Accuray recently announced the fourth-quarter results of its fiscal year. The company saw revenue increases of 50% year over year. I would expect that the shareholders are happy.
It was a very good year for us. We saw strong year-over-year growth. When we went public, we worked hard to explain the uniqueness of the company and the company's approach to the investment community. I'll be the first one to admit that sometimes some investors understand that value and other investors don't see it. Much has been achieved, but at the same time, we still have much left to achieve. And I think there are many people in the investment world who are still sitting on the sidelines, as they did in the early days of Accuray, just waiting to see what happens next.
Do you receive resistance from hospitals and other institutions strictly on the basis of financeinstitutions that would love to buy the system but don't have it in their budgets?

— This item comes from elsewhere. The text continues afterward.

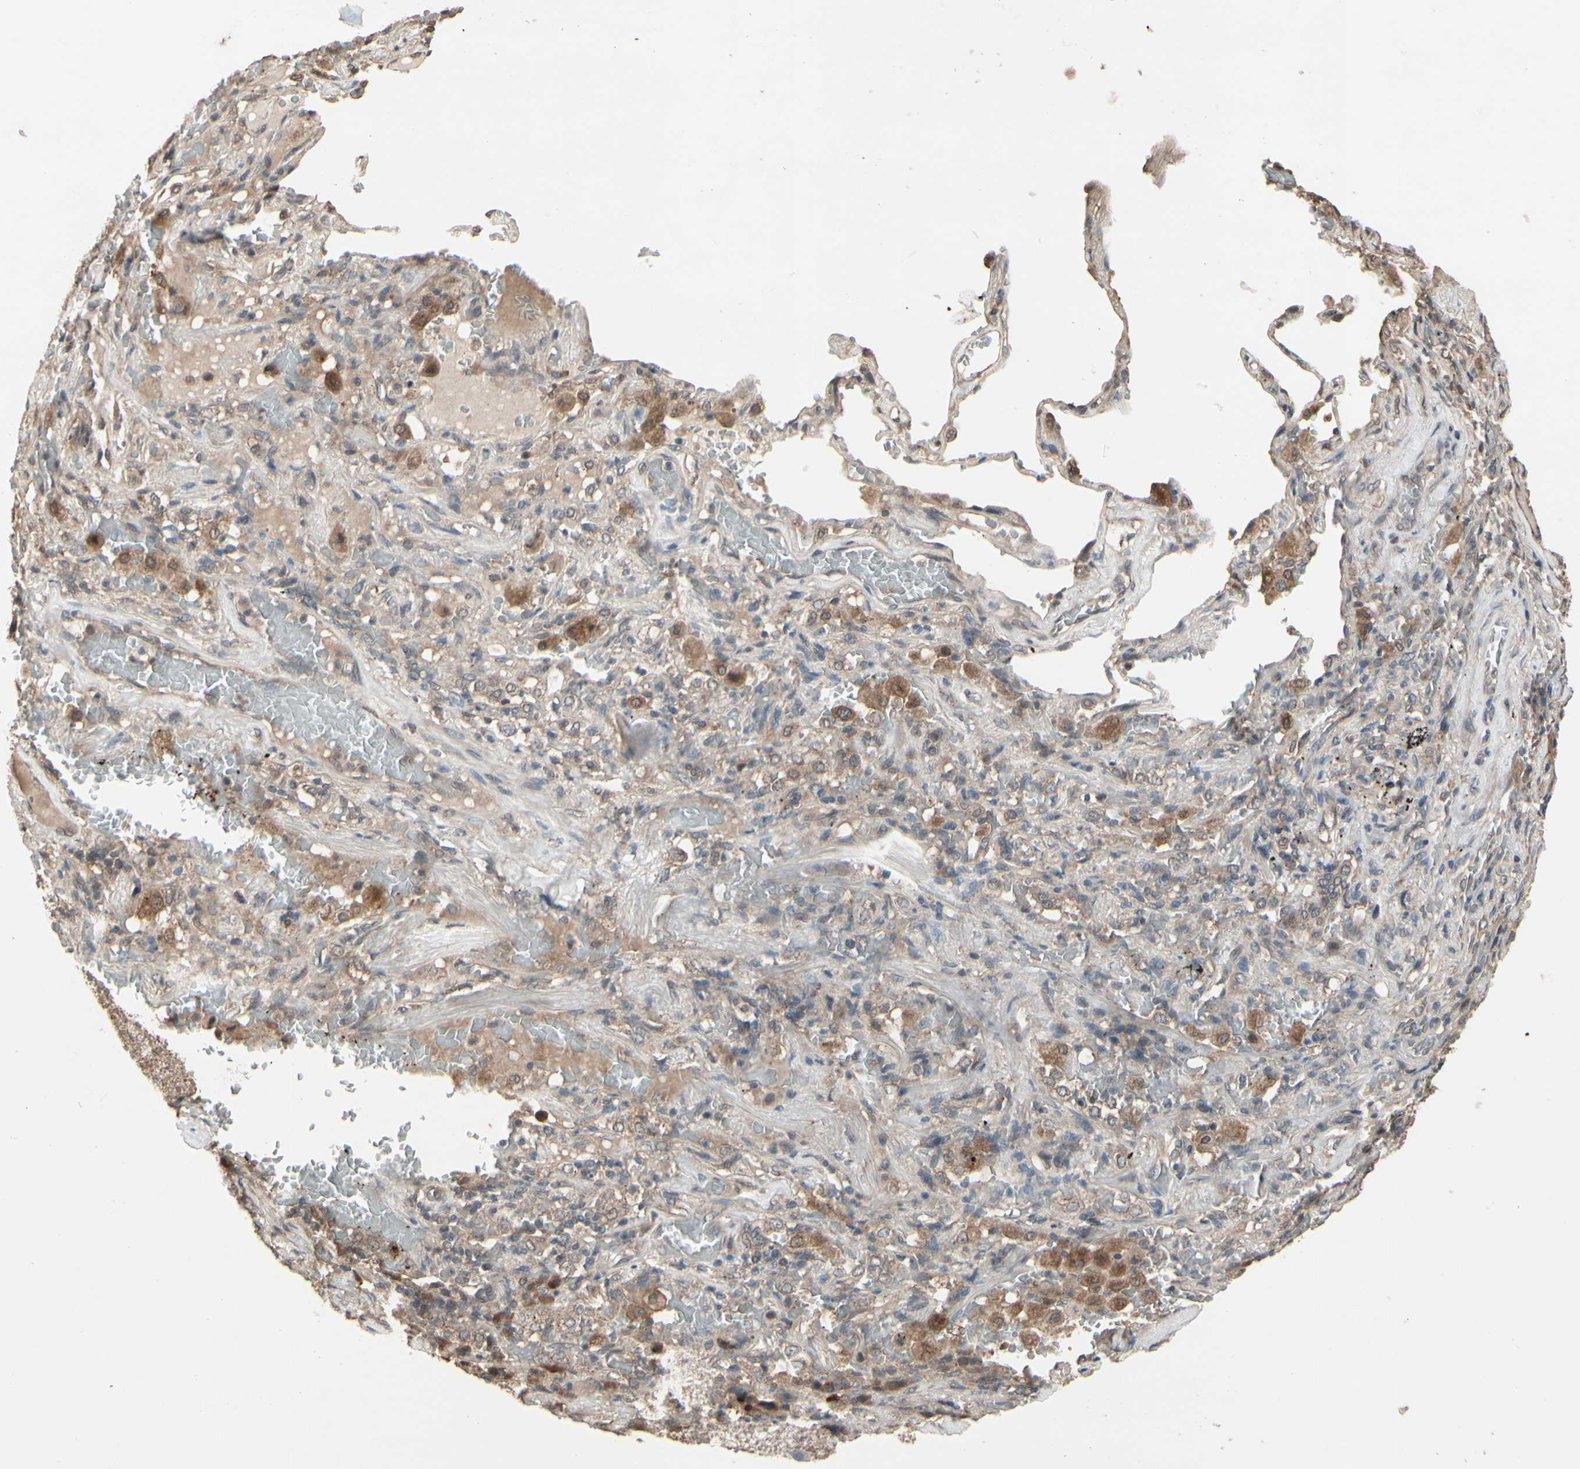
{"staining": {"intensity": "weak", "quantity": ">75%", "location": "cytoplasmic/membranous"}, "tissue": "lung cancer", "cell_type": "Tumor cells", "image_type": "cancer", "snomed": [{"axis": "morphology", "description": "Squamous cell carcinoma, NOS"}, {"axis": "topography", "description": "Lung"}], "caption": "DAB immunohistochemical staining of lung squamous cell carcinoma shows weak cytoplasmic/membranous protein expression in approximately >75% of tumor cells. (DAB (3,3'-diaminobenzidine) IHC, brown staining for protein, blue staining for nuclei).", "gene": "PNPLA7", "patient": {"sex": "male", "age": 57}}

Yes, absolutely. We share capital equipment budgets with many other companies, and many physicians inside a hospital compete for the same resources. When we speak to hospitals, the challenges we face include budgets, timing, and space. Our equipment needs a dedicated room that has radiation shielding all the way around. It's a special room that's usually built for the CyberKnife. So finding institutions that have the budget for the machine and the budget for the construction is probably our biggest challenge.
At the end of June, Accuray reported a backlog of $647 million, which is impressive. How long will it take for the company to build all those machines and pull in that money?
Constructing the machines isn't the challenge. One of the biggest challenges we face is getting customers who are ready to receive the machines. The construction program that takes place at a customer site is often our biggest holdup.
Into the Future
Beyond the growth figures that you're projecting, where do you see the company going into the future?
For the foreseeable future, we'll stay focused on the CyberKnife product. We're not anticipating or planning for massive product diversification. We feel that the clinical development of the CyberKnife itself is progressing extremely well. And we're seeing dramatically increased utilization for all of our clinical applications. In addition, we're seeing very good clinical programs coming together.
We're waiting for some key publications that will validate the clinical model for prostate cancer. Such validation should increase demand immensely amongst both patients and physicians. In addition, we are initiating a study for treatment of operable lung cancer cases. I think the study itself is a form of validation of the CyberKnife as a credible product for the treatment of lung cancer. The main focus of Accuray's activities right now is to keep investing and supporting these clinical activities because the field for radiosurgery with the CyberKnife is huge.